**WHAT THIS TASK INVOLVES:** Copy every line of the records below character for character, keeping the original line breaks.

**SOURCE MATERIAL:**
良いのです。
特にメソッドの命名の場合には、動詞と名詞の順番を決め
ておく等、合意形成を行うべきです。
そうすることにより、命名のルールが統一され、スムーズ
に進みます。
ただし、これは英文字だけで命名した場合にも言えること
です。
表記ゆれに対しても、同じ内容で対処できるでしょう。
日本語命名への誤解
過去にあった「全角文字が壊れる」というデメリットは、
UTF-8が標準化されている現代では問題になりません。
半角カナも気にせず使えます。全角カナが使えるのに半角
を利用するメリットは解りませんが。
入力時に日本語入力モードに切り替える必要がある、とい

**FINISHED EXERCISE:**
良いのです。
特にメソッドの命名の場合には、動詞と名詞の順番を決め
ておく等、合意形成を行うべきです。
そうすることにより、命名のルールが統一され、スムーズ
に進みます。
ただし、これは英文字だけで命名した場合にも言えること
です。
表記ゆれに対しても、同じ内容で対処できるでしょう。
日本語命名への誤解
過去にあった「全角文字が壊れる」というデメリットは、
UTF-8が標準化されている現代では問題になりません。
半角カナも気にせず使えます。全角カナが使えるのに半角
を利用するメリットは解りませんが。
入力時に日本語入力モードに切り替える必要がある、とい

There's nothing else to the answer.